Stored items
"""

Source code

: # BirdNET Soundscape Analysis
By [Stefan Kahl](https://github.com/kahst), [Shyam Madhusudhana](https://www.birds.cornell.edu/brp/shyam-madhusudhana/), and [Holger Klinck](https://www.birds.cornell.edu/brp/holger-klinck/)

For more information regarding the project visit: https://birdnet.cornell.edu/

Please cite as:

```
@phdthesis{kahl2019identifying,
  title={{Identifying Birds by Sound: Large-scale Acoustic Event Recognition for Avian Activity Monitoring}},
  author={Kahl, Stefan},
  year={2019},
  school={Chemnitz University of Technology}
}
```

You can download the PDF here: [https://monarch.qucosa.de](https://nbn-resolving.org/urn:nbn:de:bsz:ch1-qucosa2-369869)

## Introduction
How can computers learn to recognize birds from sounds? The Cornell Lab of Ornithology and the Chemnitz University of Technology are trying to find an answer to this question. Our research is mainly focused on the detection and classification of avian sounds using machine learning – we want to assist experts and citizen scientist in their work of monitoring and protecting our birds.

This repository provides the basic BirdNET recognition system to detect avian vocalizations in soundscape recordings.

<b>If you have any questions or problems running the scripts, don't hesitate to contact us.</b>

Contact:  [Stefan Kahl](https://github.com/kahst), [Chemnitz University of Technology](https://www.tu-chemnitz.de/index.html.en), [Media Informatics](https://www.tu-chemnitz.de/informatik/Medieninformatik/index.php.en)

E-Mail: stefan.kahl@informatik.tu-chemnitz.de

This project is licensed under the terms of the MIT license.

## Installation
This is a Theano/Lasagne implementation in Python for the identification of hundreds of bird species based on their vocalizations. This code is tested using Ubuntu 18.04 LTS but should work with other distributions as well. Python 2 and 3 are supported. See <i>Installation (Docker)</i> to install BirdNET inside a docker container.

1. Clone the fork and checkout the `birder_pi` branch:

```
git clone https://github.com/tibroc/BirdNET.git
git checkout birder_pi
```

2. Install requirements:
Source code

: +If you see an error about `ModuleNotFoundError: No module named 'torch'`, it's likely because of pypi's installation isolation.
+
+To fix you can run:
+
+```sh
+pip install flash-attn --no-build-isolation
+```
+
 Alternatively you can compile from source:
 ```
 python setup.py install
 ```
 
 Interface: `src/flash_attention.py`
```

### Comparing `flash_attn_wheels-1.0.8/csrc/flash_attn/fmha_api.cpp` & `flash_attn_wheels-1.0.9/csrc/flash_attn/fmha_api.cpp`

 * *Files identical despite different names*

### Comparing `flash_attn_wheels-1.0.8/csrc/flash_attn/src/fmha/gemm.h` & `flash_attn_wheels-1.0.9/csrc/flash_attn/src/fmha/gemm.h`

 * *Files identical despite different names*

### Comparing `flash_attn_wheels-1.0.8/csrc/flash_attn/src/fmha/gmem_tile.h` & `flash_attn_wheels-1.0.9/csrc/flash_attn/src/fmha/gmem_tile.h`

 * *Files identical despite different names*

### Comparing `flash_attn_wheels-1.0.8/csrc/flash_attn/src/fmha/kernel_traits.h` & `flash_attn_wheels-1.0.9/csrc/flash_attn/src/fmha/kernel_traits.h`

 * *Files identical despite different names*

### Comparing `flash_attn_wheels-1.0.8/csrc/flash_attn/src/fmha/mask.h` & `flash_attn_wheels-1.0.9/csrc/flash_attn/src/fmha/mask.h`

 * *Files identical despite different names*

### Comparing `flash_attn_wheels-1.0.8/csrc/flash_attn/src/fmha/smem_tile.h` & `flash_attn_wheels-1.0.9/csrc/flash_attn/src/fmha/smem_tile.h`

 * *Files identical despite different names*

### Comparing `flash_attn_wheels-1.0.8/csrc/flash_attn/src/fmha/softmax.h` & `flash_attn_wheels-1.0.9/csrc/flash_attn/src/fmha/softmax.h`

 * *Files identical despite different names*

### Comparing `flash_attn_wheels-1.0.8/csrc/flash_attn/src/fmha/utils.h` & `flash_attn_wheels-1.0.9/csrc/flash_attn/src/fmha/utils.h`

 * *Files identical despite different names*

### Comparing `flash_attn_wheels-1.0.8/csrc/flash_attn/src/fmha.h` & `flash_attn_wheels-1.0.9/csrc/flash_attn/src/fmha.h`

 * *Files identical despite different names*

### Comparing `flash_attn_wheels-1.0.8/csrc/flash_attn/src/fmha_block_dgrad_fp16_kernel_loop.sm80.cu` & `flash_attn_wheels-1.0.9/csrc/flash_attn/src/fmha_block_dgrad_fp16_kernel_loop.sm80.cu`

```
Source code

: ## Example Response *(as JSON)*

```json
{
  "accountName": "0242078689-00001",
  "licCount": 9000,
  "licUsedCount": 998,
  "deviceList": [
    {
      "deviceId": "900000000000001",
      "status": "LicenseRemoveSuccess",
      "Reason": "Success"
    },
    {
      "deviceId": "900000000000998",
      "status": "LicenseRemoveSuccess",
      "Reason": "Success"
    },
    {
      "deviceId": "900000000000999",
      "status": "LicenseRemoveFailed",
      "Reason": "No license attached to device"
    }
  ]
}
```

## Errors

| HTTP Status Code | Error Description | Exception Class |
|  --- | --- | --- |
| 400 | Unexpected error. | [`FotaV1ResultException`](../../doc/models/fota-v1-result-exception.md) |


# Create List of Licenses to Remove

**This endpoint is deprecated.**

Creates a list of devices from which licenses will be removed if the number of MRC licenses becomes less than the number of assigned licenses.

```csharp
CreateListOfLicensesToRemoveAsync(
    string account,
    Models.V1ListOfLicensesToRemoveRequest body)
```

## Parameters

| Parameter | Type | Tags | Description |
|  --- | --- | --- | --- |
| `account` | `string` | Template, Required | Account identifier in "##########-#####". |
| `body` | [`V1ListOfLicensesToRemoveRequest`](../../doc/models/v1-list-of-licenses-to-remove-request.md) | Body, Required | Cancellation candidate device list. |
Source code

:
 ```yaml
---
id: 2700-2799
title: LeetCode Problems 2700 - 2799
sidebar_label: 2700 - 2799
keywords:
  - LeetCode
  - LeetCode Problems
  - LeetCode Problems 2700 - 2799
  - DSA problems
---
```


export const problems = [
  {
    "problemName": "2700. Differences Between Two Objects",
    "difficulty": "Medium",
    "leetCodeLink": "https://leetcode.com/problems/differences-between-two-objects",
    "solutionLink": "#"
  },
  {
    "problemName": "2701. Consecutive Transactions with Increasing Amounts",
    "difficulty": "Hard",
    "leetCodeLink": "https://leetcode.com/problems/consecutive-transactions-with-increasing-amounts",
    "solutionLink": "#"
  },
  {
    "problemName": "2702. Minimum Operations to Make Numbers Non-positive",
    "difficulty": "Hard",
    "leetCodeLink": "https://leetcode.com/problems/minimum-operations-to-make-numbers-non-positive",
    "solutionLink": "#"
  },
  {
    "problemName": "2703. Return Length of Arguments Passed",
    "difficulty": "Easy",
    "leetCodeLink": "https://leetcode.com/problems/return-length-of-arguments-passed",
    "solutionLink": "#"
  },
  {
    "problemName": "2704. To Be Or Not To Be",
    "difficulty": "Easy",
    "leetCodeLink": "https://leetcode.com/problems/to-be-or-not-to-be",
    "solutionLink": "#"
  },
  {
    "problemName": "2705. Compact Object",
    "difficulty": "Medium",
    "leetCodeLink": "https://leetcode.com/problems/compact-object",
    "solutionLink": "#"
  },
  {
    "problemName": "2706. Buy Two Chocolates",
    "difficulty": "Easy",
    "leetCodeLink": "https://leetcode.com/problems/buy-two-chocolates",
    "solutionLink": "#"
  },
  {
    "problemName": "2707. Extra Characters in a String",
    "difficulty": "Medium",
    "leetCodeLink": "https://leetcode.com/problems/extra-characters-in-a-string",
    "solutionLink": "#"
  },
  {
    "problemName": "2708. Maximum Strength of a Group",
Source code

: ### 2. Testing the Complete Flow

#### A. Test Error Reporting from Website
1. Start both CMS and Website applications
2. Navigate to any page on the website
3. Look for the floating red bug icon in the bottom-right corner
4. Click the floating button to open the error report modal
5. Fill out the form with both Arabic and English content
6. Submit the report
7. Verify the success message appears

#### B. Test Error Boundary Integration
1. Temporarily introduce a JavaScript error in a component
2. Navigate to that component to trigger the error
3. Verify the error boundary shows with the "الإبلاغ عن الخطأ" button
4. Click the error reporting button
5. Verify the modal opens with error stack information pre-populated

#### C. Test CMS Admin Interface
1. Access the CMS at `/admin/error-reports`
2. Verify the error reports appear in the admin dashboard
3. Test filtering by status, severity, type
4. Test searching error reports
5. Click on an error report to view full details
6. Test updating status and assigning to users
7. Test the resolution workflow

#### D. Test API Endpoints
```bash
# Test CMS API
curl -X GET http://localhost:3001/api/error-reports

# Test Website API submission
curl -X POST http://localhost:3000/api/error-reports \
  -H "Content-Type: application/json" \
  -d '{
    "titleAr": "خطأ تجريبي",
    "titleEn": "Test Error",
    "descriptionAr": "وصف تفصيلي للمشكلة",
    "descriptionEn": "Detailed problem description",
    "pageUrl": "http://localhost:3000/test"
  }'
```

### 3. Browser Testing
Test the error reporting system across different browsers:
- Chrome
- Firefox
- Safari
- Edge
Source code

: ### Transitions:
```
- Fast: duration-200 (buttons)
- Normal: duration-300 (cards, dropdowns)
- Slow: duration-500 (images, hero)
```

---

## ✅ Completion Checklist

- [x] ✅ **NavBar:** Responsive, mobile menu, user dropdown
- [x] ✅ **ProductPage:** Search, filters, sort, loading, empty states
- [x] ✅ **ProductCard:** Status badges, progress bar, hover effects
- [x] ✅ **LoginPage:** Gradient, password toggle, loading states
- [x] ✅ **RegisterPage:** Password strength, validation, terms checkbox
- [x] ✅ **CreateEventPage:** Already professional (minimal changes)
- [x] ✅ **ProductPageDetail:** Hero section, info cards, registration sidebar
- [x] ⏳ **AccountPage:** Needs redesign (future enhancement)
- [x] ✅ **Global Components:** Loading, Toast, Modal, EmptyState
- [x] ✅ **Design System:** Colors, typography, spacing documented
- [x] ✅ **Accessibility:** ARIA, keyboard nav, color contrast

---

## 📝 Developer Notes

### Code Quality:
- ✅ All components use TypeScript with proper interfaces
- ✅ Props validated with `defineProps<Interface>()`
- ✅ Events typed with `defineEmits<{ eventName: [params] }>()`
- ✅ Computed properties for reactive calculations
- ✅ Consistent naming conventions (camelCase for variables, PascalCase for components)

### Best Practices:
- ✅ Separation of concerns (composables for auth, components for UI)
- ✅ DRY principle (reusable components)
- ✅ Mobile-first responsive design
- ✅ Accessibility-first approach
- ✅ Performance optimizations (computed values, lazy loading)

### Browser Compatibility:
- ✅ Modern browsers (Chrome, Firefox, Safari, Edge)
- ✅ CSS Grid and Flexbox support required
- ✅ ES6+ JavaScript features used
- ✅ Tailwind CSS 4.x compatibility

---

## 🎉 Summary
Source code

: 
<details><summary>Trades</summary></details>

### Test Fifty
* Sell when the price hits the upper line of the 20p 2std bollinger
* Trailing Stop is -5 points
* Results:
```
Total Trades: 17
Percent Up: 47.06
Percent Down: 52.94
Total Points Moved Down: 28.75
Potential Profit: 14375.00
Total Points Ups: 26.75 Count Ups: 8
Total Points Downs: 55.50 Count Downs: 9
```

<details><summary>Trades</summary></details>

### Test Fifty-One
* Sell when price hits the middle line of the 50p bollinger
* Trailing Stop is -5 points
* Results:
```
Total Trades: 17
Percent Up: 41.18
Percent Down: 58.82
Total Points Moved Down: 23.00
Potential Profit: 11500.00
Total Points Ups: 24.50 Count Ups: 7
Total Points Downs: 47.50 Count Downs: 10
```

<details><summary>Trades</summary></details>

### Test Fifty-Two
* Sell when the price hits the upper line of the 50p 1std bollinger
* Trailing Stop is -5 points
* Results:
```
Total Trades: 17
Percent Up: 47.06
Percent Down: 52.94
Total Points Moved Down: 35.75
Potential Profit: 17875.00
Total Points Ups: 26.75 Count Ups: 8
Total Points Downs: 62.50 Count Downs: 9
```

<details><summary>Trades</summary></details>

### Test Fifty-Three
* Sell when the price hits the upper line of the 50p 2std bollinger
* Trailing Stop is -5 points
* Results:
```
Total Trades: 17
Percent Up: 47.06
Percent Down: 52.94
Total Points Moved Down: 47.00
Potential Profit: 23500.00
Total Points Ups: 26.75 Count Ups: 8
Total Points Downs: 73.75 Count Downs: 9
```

"""

Description of the task
Copy out each line of the data containing the string "browsers".

Result
Test the error reporting system across different browsers:
- ✅ Modern browsers (Chrome, Firefox, Safari, Edge)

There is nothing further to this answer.